> **Task requirements**
- A) In the passage on fatigue in magnetorheological elastomers, update the text between "Multi-Axial Fatigue in" and "50, 2013, p.68.", inclusive, changing "Centre" to "Center".
- B) Render this sentence from the abstract on fatigue in magnetorheological elastomers in Spanish: "Stress–strain behaviour throughout the fatigue process is also described."

> **Exercise passage**
Multi-Axial Fatigue in Magnetorheological Elastomers using Bubble Inflation

Yanfen Zhou, Centre for Elastomer Research
Stephen Jerrams, Centre for Elastomer Research
Lin Chen, Beijing Aeronautical Science and Technology Research Institute, Commercial Aircraft Corporation of China, PR China

Journal of Materials and Design, vol. 50, 2013, p.68.

Doi : 10.1016/j.matdes.2013.02.071


For materials in modern machines, fatigue strength is probably the most critical physical property that needs to be understood. In particular, the high dynamic loading experienced by machine parts necessitates understanding fatigue properties in life limiting components. However, rubber fatigue is imperfectly understood and even less is known about fatigue resistance in adaptive or smart elastomers. Preliminary research into the equi-biaxial fatigue behaviour of magnetorheological elastomers (MREs) is described here. Test samples were fabricated by incorporating carbonyl iron particles, typically of 6–7 lm in diameter, in room temperature vulcanised (RTV) silicone rubber. Physical testing was conducted using a bubble inflation testing system and test samples were fatigued at stress amplitudes between 0.75 MPaand 1.4 MPa under engineering stress control. S–N (Wöhler) curves of stress amplitude (ra = S) versus cycles to failure (N) are presented. Stress–strain behaviour throughout the fatigue process is also described. For a stress amplitude of 0.75 MPa and zero minimum stress, stress softening was observed for the entire test, though it was particularly pronounced in the first 100 cycles of testing. A limiting value of complex modulus (E*), observed previously in dynamic testing of conventional elastomers, was determined in these tests.

> **Supplied entries**

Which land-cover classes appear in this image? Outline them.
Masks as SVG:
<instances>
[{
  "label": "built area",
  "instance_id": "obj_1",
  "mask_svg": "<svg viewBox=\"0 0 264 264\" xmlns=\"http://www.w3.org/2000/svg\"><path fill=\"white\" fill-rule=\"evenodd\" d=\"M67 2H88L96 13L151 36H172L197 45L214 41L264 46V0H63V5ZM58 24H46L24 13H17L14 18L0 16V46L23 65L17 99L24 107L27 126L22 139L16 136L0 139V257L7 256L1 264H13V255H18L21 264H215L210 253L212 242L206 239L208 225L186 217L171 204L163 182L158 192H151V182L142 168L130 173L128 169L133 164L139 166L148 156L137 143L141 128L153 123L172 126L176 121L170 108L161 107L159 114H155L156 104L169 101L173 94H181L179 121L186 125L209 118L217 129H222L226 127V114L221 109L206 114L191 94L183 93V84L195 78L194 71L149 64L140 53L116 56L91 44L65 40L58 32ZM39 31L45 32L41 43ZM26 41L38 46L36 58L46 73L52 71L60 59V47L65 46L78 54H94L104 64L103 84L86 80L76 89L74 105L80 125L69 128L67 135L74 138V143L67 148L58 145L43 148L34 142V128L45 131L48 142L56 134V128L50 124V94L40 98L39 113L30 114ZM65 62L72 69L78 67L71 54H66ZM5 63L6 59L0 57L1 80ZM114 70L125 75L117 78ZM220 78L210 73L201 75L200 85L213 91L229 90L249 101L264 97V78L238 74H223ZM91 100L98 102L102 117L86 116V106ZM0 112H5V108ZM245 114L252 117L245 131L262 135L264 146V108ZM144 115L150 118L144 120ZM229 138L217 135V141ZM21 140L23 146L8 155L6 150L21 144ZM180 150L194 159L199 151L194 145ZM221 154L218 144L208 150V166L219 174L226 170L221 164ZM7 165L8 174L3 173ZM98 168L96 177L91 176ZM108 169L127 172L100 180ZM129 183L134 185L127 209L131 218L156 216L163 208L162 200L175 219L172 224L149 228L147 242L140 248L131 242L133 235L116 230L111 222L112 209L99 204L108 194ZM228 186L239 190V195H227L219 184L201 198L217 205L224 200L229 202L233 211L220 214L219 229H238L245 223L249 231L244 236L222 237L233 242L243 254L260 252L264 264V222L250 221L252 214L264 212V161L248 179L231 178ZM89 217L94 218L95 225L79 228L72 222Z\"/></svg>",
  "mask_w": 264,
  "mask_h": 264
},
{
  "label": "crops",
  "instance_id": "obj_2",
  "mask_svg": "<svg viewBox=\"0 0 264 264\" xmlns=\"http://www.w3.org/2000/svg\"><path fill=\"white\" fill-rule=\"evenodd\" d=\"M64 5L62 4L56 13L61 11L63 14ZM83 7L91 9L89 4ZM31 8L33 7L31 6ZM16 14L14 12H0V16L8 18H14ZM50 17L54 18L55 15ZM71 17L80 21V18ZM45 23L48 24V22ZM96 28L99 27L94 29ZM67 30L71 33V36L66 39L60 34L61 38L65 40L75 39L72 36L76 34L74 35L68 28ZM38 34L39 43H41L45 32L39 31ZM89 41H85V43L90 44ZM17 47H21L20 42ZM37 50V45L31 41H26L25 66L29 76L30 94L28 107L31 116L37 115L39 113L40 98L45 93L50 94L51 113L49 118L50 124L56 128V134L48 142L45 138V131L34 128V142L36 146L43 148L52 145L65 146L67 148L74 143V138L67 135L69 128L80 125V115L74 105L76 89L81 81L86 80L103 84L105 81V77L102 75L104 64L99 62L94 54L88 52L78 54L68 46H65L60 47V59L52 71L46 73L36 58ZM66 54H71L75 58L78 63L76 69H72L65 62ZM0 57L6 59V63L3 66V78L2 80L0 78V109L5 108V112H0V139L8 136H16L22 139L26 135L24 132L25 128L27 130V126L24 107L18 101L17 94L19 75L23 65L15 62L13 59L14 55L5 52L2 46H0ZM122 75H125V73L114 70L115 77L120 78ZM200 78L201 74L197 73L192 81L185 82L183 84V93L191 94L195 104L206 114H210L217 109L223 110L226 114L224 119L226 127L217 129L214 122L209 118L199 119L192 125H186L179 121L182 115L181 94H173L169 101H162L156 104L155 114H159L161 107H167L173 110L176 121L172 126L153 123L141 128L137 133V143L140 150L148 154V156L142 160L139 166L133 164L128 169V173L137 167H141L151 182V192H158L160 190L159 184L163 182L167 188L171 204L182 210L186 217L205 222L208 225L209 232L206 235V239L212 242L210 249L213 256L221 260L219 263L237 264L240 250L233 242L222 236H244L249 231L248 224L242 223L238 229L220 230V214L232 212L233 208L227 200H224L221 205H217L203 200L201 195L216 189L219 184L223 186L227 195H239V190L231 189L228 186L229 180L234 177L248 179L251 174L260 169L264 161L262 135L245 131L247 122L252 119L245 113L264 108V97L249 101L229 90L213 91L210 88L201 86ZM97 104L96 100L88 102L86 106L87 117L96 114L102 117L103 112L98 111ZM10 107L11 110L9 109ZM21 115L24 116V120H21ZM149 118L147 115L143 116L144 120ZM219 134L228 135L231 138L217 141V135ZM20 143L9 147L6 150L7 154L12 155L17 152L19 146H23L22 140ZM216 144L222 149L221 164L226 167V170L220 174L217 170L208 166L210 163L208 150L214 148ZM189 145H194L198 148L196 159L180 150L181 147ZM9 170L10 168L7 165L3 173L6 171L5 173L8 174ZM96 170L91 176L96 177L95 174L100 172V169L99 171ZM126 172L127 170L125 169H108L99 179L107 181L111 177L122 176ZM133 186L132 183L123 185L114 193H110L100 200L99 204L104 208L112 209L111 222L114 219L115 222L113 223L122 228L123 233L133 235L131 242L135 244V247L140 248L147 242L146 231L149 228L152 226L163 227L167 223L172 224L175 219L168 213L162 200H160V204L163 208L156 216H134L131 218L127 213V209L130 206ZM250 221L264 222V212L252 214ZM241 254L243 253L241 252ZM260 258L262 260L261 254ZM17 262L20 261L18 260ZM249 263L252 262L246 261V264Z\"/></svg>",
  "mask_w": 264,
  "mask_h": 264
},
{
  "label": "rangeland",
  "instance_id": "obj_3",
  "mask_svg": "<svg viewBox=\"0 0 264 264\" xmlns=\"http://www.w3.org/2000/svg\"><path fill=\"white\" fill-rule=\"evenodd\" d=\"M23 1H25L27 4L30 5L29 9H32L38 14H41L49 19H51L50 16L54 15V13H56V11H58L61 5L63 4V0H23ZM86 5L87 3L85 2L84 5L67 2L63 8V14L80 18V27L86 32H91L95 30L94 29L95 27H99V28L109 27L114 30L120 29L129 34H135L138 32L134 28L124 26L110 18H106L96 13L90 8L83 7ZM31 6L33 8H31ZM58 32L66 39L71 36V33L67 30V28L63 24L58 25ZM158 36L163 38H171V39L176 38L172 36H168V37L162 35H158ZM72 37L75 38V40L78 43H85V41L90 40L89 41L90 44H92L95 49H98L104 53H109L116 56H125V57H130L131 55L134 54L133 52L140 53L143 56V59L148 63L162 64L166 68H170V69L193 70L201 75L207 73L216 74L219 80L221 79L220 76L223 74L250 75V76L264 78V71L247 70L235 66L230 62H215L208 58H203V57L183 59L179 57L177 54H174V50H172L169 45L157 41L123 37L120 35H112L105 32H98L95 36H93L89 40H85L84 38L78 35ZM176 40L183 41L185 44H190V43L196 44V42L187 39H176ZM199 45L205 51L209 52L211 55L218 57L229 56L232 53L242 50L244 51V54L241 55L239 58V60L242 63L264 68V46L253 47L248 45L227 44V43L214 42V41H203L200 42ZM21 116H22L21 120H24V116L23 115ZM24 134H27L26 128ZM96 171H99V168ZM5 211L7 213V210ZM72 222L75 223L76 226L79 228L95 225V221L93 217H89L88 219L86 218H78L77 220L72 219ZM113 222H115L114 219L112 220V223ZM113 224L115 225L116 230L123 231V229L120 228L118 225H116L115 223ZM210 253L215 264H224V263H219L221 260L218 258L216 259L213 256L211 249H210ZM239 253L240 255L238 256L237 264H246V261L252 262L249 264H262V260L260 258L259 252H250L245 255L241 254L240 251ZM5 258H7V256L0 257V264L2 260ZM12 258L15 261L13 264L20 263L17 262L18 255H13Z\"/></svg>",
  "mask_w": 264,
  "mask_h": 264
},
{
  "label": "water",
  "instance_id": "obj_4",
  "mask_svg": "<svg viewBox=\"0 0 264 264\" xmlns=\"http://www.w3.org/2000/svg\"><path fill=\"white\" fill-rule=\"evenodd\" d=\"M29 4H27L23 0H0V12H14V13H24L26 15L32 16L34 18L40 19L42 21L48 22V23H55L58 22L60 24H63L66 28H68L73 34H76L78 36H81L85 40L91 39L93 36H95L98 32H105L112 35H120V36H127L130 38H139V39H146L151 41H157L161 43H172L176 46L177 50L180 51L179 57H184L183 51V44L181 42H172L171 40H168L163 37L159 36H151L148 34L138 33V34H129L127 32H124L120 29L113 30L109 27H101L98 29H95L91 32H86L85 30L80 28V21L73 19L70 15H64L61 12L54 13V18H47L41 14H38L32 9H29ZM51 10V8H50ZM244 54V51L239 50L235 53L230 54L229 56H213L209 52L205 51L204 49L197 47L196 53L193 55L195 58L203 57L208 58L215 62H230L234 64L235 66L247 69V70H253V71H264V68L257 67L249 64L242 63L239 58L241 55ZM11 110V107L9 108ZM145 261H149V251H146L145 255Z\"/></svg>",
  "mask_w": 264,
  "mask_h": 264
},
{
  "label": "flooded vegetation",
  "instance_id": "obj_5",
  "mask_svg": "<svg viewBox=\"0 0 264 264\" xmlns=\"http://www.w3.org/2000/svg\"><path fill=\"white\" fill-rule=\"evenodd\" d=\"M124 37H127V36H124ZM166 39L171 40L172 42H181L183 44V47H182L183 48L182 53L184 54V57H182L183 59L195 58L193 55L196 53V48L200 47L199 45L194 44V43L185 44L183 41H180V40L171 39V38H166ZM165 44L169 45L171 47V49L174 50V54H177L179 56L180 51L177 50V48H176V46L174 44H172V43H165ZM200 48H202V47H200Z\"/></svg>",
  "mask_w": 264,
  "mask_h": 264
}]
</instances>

> **Solutions by task**
- A)
Multi-Axial Fatigue in Magnetorheological Elastomers using Bubble Inflation

Yanfen Zhou, Center for Elastomer Research
Stephen Jerrams, Center for Elastomer Research
Lin Chen, Beijing Aeronautical Science and Technology Research Institute, Commercial Aircraft Corporation of China, PR China

Journal of Materials and Design, vol. 50, 2013, p.68.

- B) También se describe el comportamiento tensión-deformación a lo largo del proceso de fatiga.